SOURCE TEXT:
————————

WOW! A full night's sleep! Now that IS something to mention...I have no problem passing out now, but for a few weeks there I was all about pacing around the house at 2 AM.
Sounds liks some of your DB efforts are paying off - you piqued her interest with the cologne and boxers, and also the planning for the next step. Keep making small changes and see where it goes.
Believe it or not, I found my counselor through the Ladies Home Journal website. http://www.LHJ.com They run an article in every issue called Can This Marraige Be Saved? Due to the success of that article they post a link to a counselors search engine on their website. I just typed in my zip code and looked for what was in the area. The counselors list a blurb about themselves and their philosophy of care. I chose 2 that seemed to say what I was looking for. I called one of them, and had a brief conversation with her about what I was looking for and how she was going to approach it. I then went to see her and so far so good.
EM
Last edited by ediemarie; 08/15/0711:15 AM.
Me: 34 H: 39 M: 7 yrs H A 12/05-8/07
If what you say surprises me, I must have been assuming something else was true. - M. Wheatley
Ok man, I read all of your posts (but none of the advice anyone gave you because i'm short on time.) Sorry if I repeat what people have said, or if i'm blunt, but i'm a jersey guy and know how we can be. I'm assuming that, like me, you generally have a tough skin, and can deal with some strong constructive criticism.
First - our sitchs are very similar. Read my enitre first thread (willing nj H seeking DB help.) You've posted on it, but if your read every post, from the beginning, you'll see that I started like you. I listened to advice from several experienced DBers, and i've come a long way. YOU CAN ALSO USE THE ADVICE THEY GAVE ME!

————————

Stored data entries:
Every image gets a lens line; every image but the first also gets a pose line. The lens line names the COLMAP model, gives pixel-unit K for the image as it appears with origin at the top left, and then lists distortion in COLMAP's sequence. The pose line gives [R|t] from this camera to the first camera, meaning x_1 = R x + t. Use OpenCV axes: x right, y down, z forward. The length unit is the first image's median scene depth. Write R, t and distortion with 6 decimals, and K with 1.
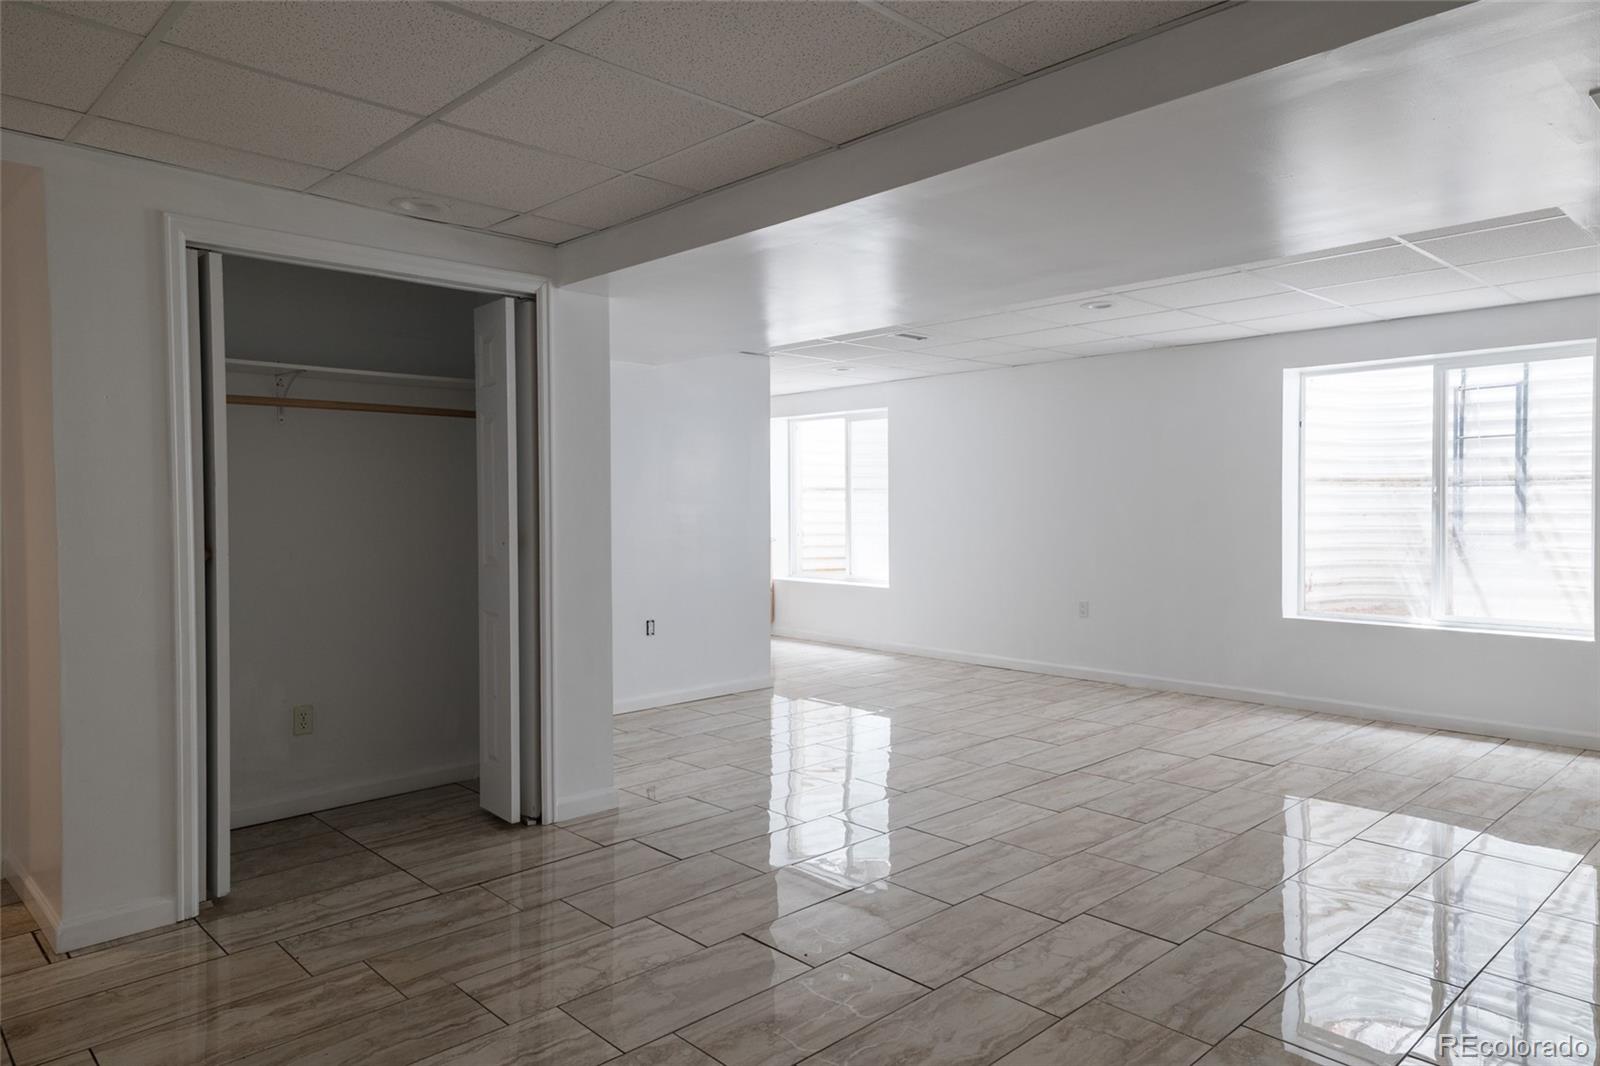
lens RADIAL K [[1024.3, 0, 798.1], [0, 1024.3, 528.2], [0, 0, 1]] dist [0.011567, 0.001314]
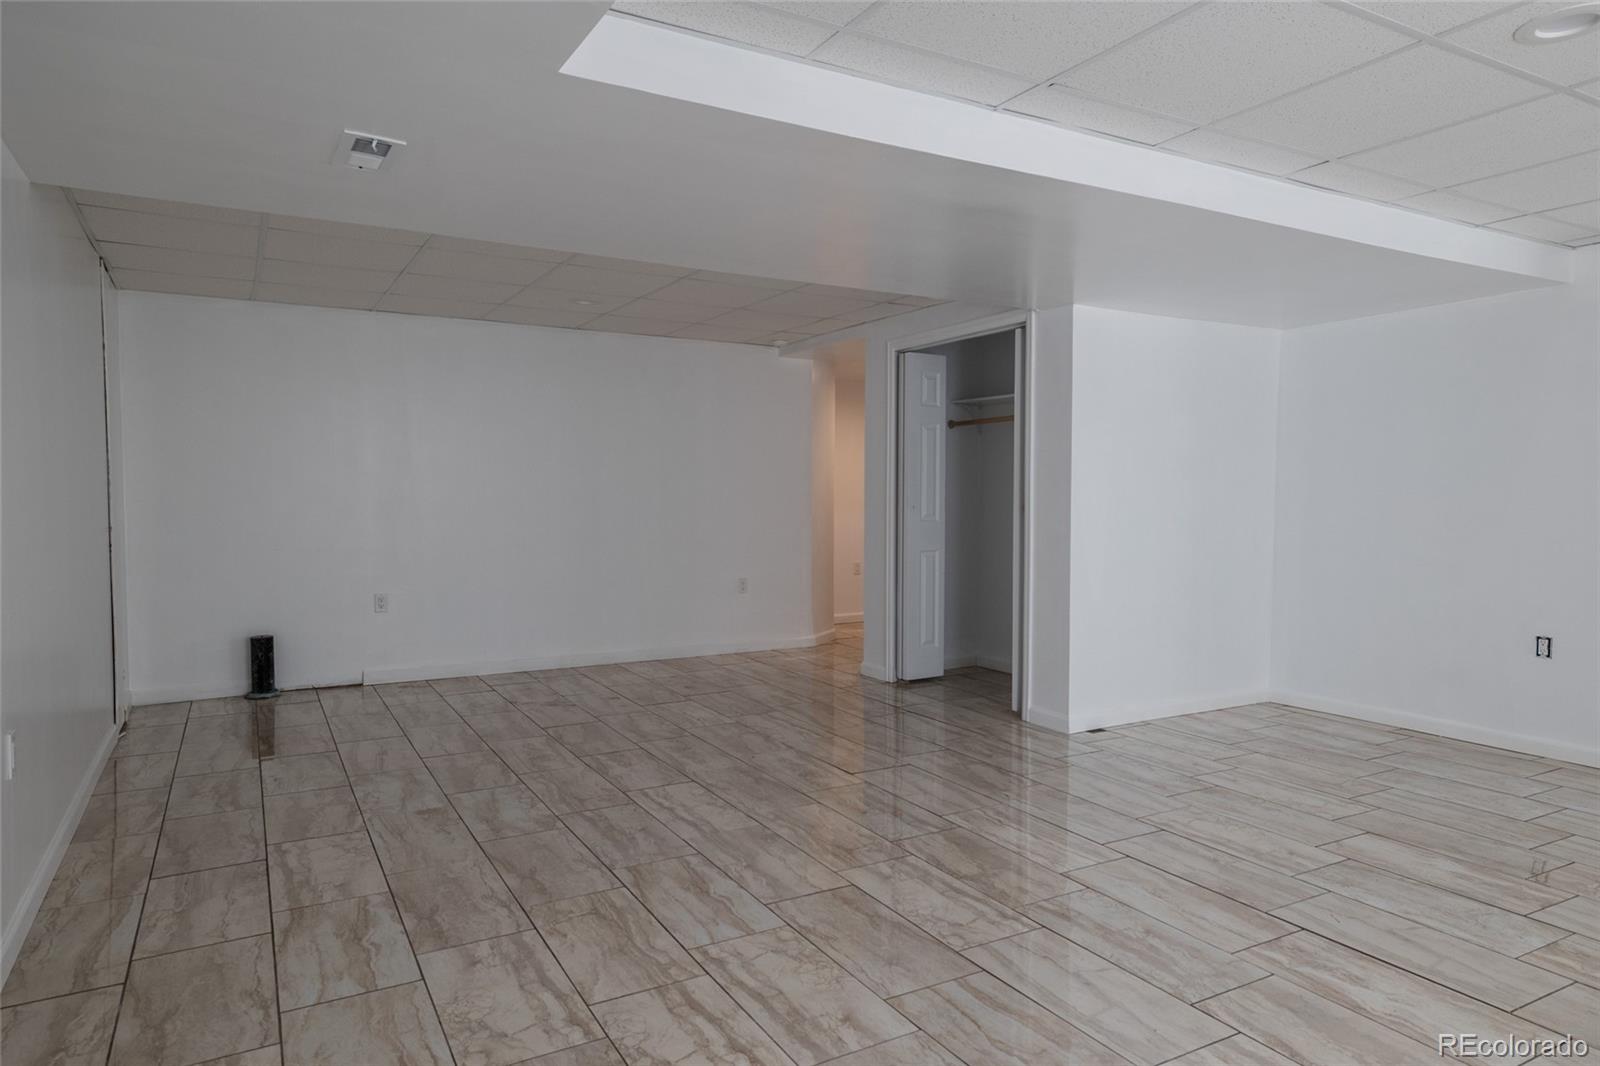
lens RADIAL K [[977.0, 0, 795.3], [0, 977.0, 532.1], [0, 0, 1]] dist [0.005824, 0.000979]
pose [[-0.230834, 0.050059, -0.971705, 1.090987], [-0.024359, 0.998065, 0.057203, -0.021880], [0.972688, 0.036874, -0.229168, 1.039922]]
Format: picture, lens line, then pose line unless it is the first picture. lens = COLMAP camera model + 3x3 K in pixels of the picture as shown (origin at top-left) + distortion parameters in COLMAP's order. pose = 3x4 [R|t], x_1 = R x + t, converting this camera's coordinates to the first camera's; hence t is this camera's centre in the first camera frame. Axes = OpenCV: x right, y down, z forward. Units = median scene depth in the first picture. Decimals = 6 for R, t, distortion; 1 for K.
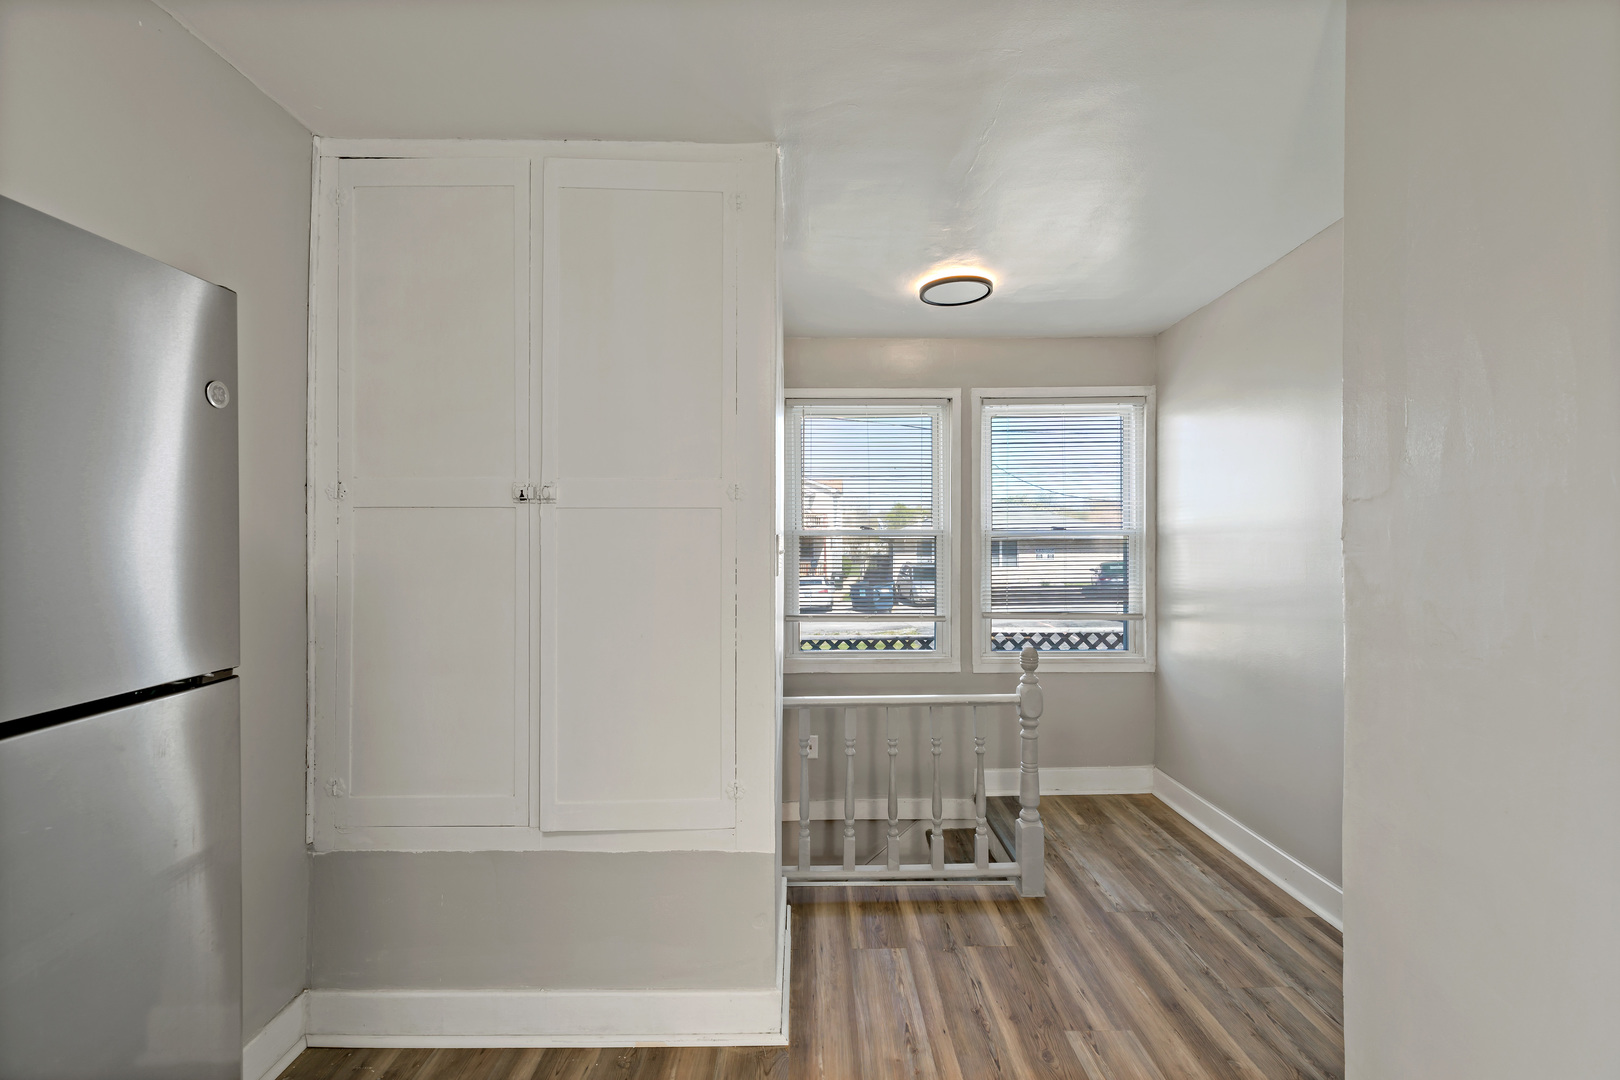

————————

Write out the forum thread word for word from "Me: 34 H: 39" to "strong constructive criticism.".

Me: 34 H: 39 M: 7 yrs H A 12/05-8/07
If what you say surprises me, I must have been assuming something else was true. - M. Wheatley
Ok man, I read all of your posts (but none of the advice anyone gave you because i'm short on time.) Sorry if I repeat what people have said, or if i'm blunt, but i'm a jersey guy and know how we can be. I'm assuming that, like me, you generally have a tough skin, and can deal with some strong constructive criticism.